Data records:
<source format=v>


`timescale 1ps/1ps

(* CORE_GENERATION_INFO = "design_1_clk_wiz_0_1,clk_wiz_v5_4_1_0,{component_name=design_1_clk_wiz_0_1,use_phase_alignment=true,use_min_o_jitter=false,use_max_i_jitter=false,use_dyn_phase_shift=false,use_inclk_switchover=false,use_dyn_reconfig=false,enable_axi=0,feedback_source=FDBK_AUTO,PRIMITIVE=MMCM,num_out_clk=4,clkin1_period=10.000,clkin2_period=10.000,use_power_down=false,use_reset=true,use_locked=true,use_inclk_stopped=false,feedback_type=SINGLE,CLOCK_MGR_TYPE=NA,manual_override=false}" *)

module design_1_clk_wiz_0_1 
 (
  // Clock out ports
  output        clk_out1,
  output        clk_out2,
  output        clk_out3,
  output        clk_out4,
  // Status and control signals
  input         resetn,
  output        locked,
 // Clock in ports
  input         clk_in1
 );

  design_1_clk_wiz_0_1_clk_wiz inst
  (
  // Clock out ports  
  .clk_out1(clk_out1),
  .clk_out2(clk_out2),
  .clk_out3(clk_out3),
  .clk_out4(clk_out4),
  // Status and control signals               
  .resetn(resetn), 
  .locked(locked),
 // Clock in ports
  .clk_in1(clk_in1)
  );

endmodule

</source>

--

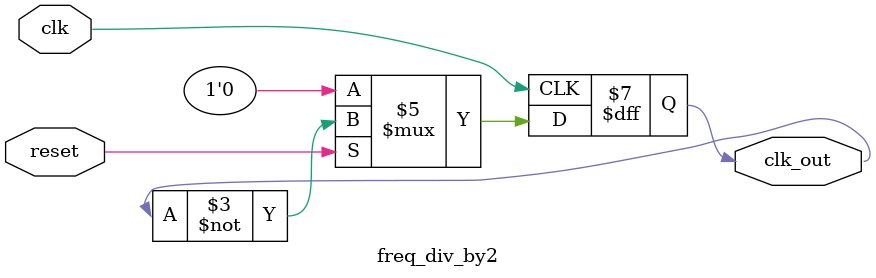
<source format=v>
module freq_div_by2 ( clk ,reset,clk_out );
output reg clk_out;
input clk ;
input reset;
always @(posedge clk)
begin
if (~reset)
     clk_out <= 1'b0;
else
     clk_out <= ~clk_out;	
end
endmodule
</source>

Task goal:
Whenever the word "output" occurs in a line of the records, that line counts once; state the total alone.

Written solution:
6